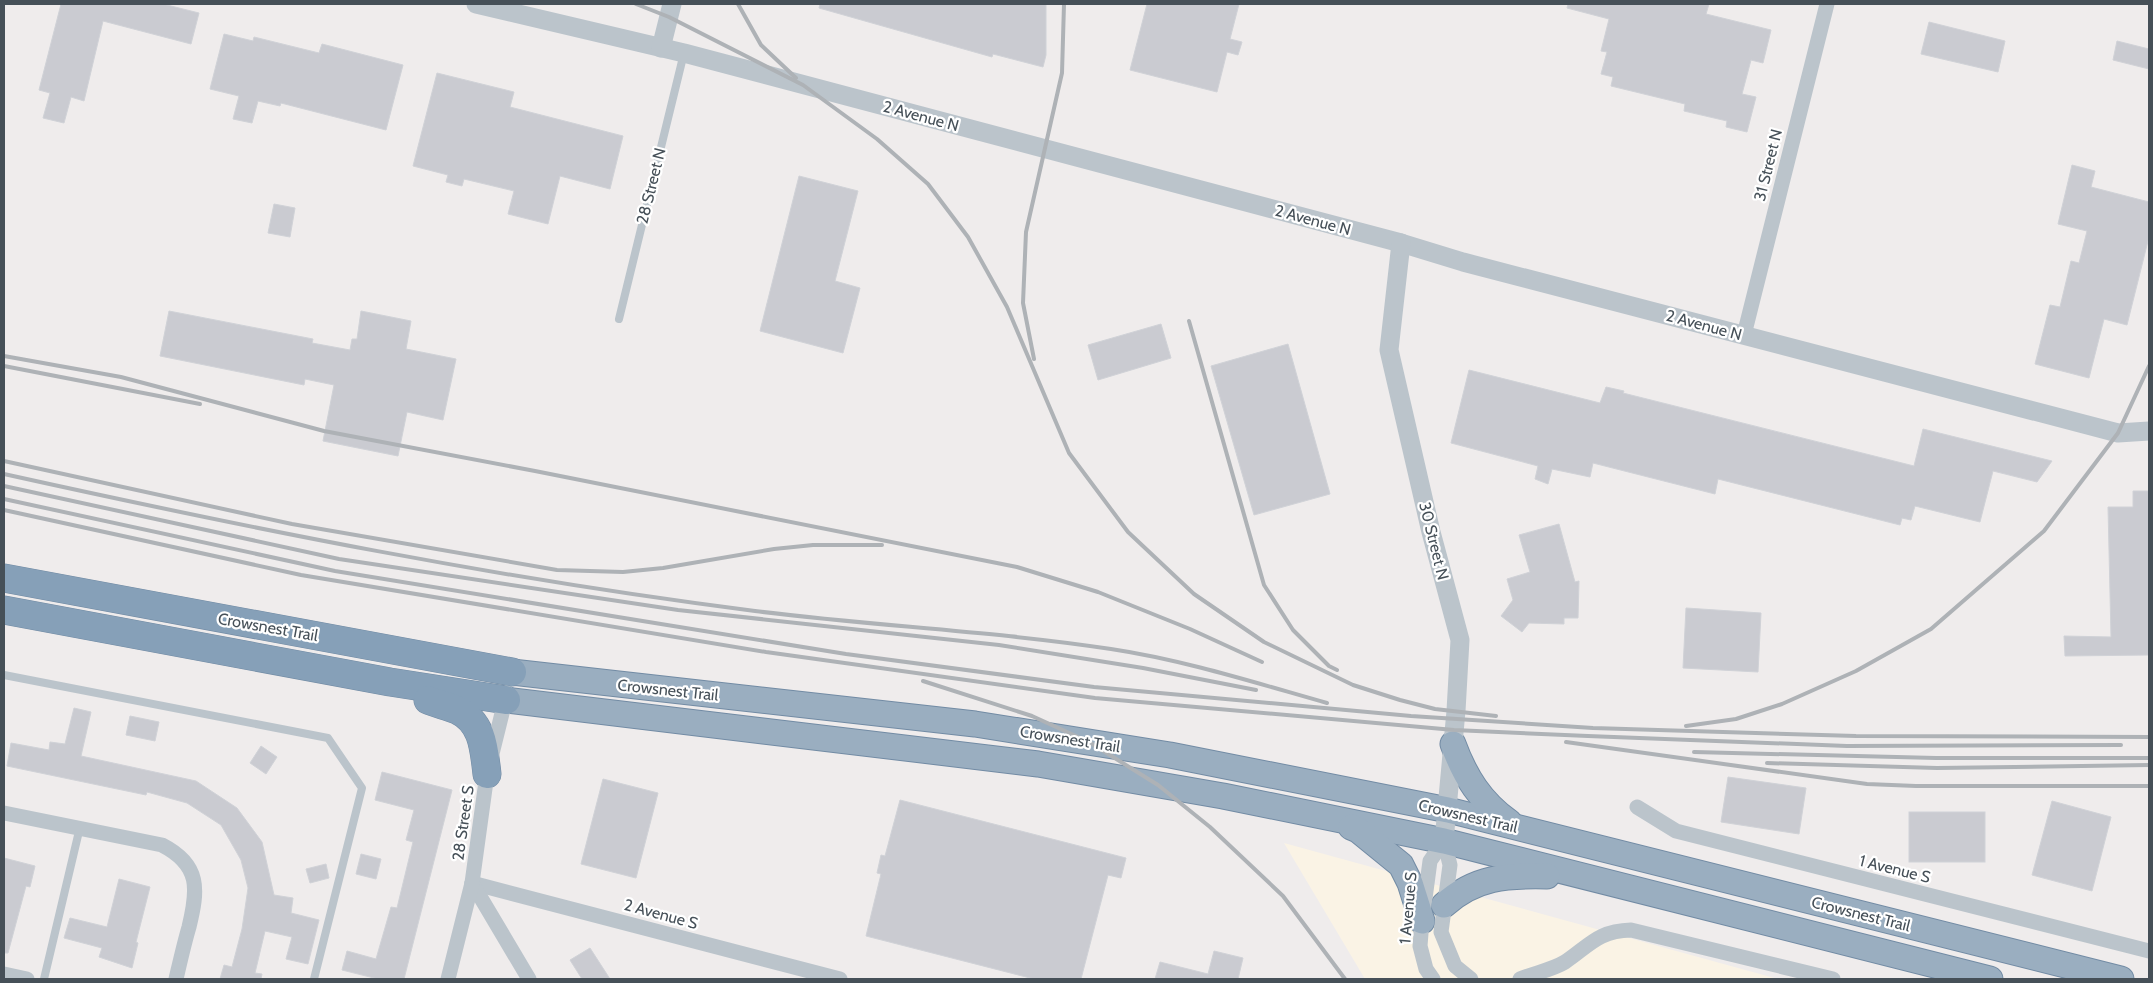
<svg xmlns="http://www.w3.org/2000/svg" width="2153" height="983" viewBox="0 0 2153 983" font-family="Cabin,sans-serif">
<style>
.commercial{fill:#faf3e5}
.building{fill:#cacbd1;stroke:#d0d2d7}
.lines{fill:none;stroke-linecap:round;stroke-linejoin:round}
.trunk-casing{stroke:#728ba4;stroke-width:27}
.motorway-casing{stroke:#728ba4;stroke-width:29}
.service{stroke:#bbc4cb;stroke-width:8}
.minor{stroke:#bbc4cb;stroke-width:15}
.tertiary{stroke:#bbc4cb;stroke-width:19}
.trunk{stroke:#9aaec0;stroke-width:25}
.motorway{stroke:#86a0b8;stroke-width:28}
.rail{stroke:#aeb2b6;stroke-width:4}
.labels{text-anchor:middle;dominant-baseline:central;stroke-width:4.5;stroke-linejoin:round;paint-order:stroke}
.street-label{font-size:16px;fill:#465058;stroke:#fff}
</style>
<rect width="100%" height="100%" fill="#efecec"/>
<polygon class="commercial" points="1284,843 1778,979 1365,979"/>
<g class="building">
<polygon points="61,4 163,4 199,13 191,44 103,21 84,101 71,97 64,123 43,118 50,93 39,90"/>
<polygon points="820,4 1046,4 1046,55 1043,67 993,54 992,57 819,8"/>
<polygon points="1147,4 1239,4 1230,39 1242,42 1238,55 1227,52 1217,92 1130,70"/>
<polygon points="1568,4 1709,4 1706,14 1771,30 1763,63 1751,60 1742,94 1756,97 1747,132 1726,127 1727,121 1684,111 1685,104 1611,86 1613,77 1601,74 1607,52 1601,51 1609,19 1567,8"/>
<polygon points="1929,22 2005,41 1998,72 1921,54"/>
<polygon points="224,34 253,41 254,37 319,53 322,44 403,65 386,130 281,103 280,106 258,101 252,123 233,119 239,96 210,89"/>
<polygon points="2117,41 2149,49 2149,69 2113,60"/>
<polygon points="437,73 514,92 510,107 623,136 610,189 560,176 548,224 508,214 514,191 464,179 462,186 446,182 448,175 413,166"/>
<polygon points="2072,165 2095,171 2091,187 2149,202 2149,237 2127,325 2104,319 2089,378 2035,364 2050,305 2060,307 2071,261 2079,263 2087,231 2058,224"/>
<polygon points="799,176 858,191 835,281 860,288 843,353 760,331"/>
<polygon points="274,204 295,208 290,237 268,233"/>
<polygon points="169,311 313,339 312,343 350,350 352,339 357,339 361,311 411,321 406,349 456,359 443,420 407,412 398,456 323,441 334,385 305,379 304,385 160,356"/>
<polygon points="1161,324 1171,358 1098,380 1088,345"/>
<polygon points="1288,344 1330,494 1254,515 1211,366"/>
<polygon points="1469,370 1600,403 1606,387 1624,391 1623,393 1914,466 1923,429 2052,461 2037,482 1993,471 1980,522 1915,506 1911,520 1902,518 1900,525 1718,479 1715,494 1593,463 1590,477 1552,469 1548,484 1535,479 1538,466 1451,443"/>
<polygon points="2133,491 2149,491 2149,655 2065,656 2064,636 2111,637 2108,507 2133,507"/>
<polygon points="1559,524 1575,582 1579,581 1578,618 1564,618 1564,624 1529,623 1522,632 1501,616 1513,600 1507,579 1530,572 1519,535"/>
<polygon points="1686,608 1761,613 1758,672 1683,668"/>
<polygon points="74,708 91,712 81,756 196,781 237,808 262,842 274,895 293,898 291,913 319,920 308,964 286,959 292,937 265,931 255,973 262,974 261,979 220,979 224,965 232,967 242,929 248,888 241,860 221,825 187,803 147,792 146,795 7,766 11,743 49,750 50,742 65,744"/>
<polygon points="130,716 159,722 155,741 126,735"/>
<polygon points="261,746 277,757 266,774 250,763"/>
<polygon points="382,772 452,790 404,979 378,979 342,970 347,951 376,959 391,907 397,908 413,842 406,840 414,810 375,800"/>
<polygon points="1728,777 1806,788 1799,834 1721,822"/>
<polygon points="603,779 658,793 636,878 581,864"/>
<polygon points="900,800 1126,858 1121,878 1108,875 1081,979 1034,979 866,936 881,874 877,873 881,855 885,856"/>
<polygon points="2052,801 2111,817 2092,891 2032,875"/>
<rect x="1909" y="812" width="76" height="50"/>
<polygon points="361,854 381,859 376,879 356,874"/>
<polygon points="4,858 35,866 30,887 26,886 8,953 4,953"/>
<polygon points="326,864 329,878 310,883 306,869"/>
<polygon points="119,879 150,887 136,942 138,943 132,968 99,957 102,948 64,938 70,918 107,927"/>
<polygon points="590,948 610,979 582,979 570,960"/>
<polygon points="1214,951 1243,958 1238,979 1155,979 1160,962 1208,974"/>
</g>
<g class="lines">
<defs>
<g id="trunk">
<polyline points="512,672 975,724 1170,755 1448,810 2121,979"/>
<polyline points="506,700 1038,764 1223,796 1444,841 1990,979"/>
<path d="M1453,744c12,33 28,58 56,78"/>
<polyline points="1351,827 1358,830 1401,865 1410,883 1422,921"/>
<path d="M1444,905c31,-28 63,-30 103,-29"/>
</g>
<g id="motorway">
<polyline points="4,578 512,672"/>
<polyline points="4,610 390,682 506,700"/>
<path d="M428,700c9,4 20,6 29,10 26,12 27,39 30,64"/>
</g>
</defs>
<use href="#trunk" class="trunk-casing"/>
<use href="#motorway" class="motorway-casing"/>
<g class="service">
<polyline points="619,319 684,53"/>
<polyline points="4,675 328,738 362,788 314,979"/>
<polyline points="44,979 80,827"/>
</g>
<g class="minor">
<polyline points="1744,335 1827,4"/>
<polyline points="1637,807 1676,831 2149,951"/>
<path d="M4,813l158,32c39,20 36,45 27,82 -5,17 -9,35 -13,52"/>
<polyline points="1444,841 1450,865 1441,932 1455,966 1471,979"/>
<polyline points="472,883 840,979"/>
<polyline points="472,883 529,979"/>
<polyline points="4,974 27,979"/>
<polyline points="448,979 472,883 487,774 507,693"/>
<polyline points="1433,979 1426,969 1420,946 1422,921 1430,861 1444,841"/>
<path d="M1520,979c14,-6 32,-9 45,-17 25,-17 33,-31 66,-32l202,49"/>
</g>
<g class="tertiary">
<polyline points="476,4 684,53 1401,243 1463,262 2118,433 2149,431"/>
<polyline points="661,48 672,4"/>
<polyline points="1401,243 1389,350 1431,532 1460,640 1456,711 1444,841"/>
</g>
<use href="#trunk" class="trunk"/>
<use href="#motorway" class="motorway"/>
<g class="rail">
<polyline points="636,4 669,17 803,85 877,139 928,184 968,237 1007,307 1069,453 1128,532 1194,594 1264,642 1353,685 1400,700 1435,709 1496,716"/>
<polyline points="738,4 761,45 796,78"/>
<polyline points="1189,321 1264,585 1293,630 1329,666 1337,670"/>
<polyline points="4,356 121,377 324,431 535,471 1017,567 1098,592 1190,629 1262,662"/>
<polyline points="1034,359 1023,303 1026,232 1062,73 1064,4"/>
<polyline points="4,366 200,404"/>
<polyline points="4,461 292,524 557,570 623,572 663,568 774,549 813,545 882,545"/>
<path d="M4,474c248,55 498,105 751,137 118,15 238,20 356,38 73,11 145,34 216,54"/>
<polyline points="4,486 339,559 678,610 999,645 1143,668 1256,690"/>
<polyline points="4,499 335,571 846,654 1094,687 1411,716 1593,728 1856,736 2149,737"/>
<polyline points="4,510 301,575 766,652 1095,698 1454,730 1588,736 1847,746 2121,745"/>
<polyline points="923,681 1032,716 1089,742 1158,785 1210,827 1283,896 1345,979"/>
<polyline points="1686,726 1736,719 1782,704 1856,671 1931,629 2044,531 2118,433 2149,366"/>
<polyline points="1566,742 1867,784 1916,786 2149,786"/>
<polyline points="1694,752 1936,758 2149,758"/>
<polyline points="1767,763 1937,768 2149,765"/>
</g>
</g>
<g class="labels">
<g class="street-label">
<text transform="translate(921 116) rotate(15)">2 Avenue N</text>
<text transform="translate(1768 165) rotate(-76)">31 Street N</text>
<text transform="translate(651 186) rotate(-76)">28 Street N</text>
<text transform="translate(1313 220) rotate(15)">2 Avenue N</text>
<text transform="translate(1704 325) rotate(15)">2 Avenue N</text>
<text transform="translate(1434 541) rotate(76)">30 Street N</text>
<text transform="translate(268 627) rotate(10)">Crowsnest Trail</text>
<text transform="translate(668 690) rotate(6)">Crowsnest Trail</text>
<text transform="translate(1070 739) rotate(9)">Crowsnest Trail</text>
<text transform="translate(1468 816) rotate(13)">Crowsnest Trail</text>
<text transform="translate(463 823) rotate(-82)">28 Street S</text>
<text transform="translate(1895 869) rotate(14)">1 Avenue S</text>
<text transform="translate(1408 908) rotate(-85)">1 Avenue S</text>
<text transform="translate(661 914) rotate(15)">2 Avenue S</text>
<text transform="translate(1861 914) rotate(14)">Crowsnest Trail</text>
</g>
</g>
<rect width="2153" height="983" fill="none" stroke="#465058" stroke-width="10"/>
</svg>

§ Your task: Using the records above, report each line that contains the word "lines" by copying it.

§ Answer for the task:
.lines{fill:none;stroke-linecap:round;stroke-linejoin:round}
<g class="lines">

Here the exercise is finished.